_What is expected:_
Put the lines below into a JSON list of strings with one string per line, starting at the first line and ending at the line that contains "dich nicht aufnehmen, so", both included. Leave out blank lines and anything after that line.

_Data records:_

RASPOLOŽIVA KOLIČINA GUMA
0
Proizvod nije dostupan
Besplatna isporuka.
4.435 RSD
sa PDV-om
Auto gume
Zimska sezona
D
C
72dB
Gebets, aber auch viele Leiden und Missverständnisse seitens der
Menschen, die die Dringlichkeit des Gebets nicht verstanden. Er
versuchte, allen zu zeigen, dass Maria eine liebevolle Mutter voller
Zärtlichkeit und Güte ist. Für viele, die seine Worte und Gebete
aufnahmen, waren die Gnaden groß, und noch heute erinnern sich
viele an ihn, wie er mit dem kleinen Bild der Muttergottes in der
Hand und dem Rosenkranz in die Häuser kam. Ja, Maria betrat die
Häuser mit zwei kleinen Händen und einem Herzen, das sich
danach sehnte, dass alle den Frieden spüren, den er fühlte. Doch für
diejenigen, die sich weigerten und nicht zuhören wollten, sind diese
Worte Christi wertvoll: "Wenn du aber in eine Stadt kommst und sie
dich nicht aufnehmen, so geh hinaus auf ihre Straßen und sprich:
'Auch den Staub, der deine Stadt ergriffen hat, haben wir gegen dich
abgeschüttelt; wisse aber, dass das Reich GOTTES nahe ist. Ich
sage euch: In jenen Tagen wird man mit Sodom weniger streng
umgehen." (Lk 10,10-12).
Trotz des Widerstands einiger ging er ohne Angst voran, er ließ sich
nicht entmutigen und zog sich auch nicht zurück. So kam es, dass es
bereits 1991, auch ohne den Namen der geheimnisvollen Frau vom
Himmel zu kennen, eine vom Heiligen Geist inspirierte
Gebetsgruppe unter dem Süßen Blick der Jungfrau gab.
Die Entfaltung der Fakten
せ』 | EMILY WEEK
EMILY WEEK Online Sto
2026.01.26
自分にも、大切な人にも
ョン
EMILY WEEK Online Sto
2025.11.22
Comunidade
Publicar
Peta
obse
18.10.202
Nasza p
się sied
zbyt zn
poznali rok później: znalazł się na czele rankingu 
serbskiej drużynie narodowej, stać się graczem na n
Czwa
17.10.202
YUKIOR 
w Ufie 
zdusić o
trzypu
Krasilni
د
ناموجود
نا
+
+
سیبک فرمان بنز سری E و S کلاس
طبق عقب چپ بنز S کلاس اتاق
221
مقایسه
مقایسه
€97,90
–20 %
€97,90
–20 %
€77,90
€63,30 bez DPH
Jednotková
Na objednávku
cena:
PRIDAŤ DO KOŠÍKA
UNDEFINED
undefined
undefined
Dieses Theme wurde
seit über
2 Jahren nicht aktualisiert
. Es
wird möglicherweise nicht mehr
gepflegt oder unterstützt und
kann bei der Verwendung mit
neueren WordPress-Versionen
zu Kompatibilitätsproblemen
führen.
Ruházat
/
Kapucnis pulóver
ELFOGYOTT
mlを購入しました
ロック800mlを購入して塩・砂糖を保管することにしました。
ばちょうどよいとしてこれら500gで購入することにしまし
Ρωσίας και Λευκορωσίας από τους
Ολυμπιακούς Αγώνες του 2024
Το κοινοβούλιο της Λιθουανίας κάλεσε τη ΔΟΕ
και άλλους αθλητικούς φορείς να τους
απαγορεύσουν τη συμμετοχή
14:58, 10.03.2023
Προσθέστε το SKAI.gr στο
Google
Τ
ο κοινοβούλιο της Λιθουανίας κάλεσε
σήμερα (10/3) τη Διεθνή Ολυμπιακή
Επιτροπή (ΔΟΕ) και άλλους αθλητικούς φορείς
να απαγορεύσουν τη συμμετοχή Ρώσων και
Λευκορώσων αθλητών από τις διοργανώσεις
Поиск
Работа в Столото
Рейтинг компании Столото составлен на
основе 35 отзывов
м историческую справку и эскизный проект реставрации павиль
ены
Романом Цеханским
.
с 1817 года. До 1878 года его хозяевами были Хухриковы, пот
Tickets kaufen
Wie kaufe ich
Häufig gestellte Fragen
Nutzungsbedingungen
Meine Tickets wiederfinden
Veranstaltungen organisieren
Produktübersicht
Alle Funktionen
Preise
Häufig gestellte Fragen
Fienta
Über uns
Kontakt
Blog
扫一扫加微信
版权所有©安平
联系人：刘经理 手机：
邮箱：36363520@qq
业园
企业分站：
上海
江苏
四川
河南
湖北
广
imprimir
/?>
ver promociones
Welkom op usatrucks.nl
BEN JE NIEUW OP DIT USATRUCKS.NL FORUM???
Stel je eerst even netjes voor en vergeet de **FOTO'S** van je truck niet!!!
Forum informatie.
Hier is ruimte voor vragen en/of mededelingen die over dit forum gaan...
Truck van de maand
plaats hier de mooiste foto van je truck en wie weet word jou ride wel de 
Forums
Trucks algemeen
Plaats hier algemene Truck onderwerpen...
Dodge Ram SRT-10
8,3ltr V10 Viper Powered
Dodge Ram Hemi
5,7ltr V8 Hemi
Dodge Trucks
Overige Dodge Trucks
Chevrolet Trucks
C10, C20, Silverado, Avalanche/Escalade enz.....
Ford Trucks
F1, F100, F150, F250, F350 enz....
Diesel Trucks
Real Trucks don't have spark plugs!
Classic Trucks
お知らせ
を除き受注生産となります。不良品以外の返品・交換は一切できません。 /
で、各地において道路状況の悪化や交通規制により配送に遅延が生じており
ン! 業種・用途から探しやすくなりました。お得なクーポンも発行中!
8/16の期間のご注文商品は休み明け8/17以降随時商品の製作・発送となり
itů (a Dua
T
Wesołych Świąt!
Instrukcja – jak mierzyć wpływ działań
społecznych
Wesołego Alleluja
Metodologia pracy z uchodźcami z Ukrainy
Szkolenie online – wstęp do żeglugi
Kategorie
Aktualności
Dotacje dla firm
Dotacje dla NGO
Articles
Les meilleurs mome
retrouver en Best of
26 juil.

_Answer to the exercise:_
[
  "RASPOLOŽIVA KOLIČINA GUMA",
  "0",
  "Proizvod nije dostupan",
  "Besplatna isporuka.",
  "4.435 RSD",
  "sa PDV-om",
  "Auto gume",
  "Zimska sezona",
  "D",
  "C",
  "72dB",
  "Gebets, aber auch viele Leiden und Missverständnisse seitens der",
  "Menschen, die die Dringlichkeit des Gebets nicht verstanden. Er",
  "versuchte, allen zu zeigen, dass Maria eine liebevolle Mutter voller",
  "Zärtlichkeit und Güte ist. Für viele, die seine Worte und Gebete",
  "aufnahmen, waren die Gnaden groß, und noch heute erinnern sich",
  "viele an ihn, wie er mit dem kleinen Bild der Muttergottes in der",
  "Hand und dem Rosenkranz in die Häuser kam. Ja, Maria betrat die",
  "Häuser mit zwei kleinen Händen und einem Herzen, das sich",
  "danach sehnte, dass alle den Frieden spüren, den er fühlte. Doch für",
  "diejenigen, die sich weigerten und nicht zuhören wollten, sind diese",
  "Worte Christi wertvoll: \"Wenn du aber in eine Stadt kommst und sie",
  "dich nicht aufnehmen, so geh hinaus auf ihre Straßen und sprich:"
]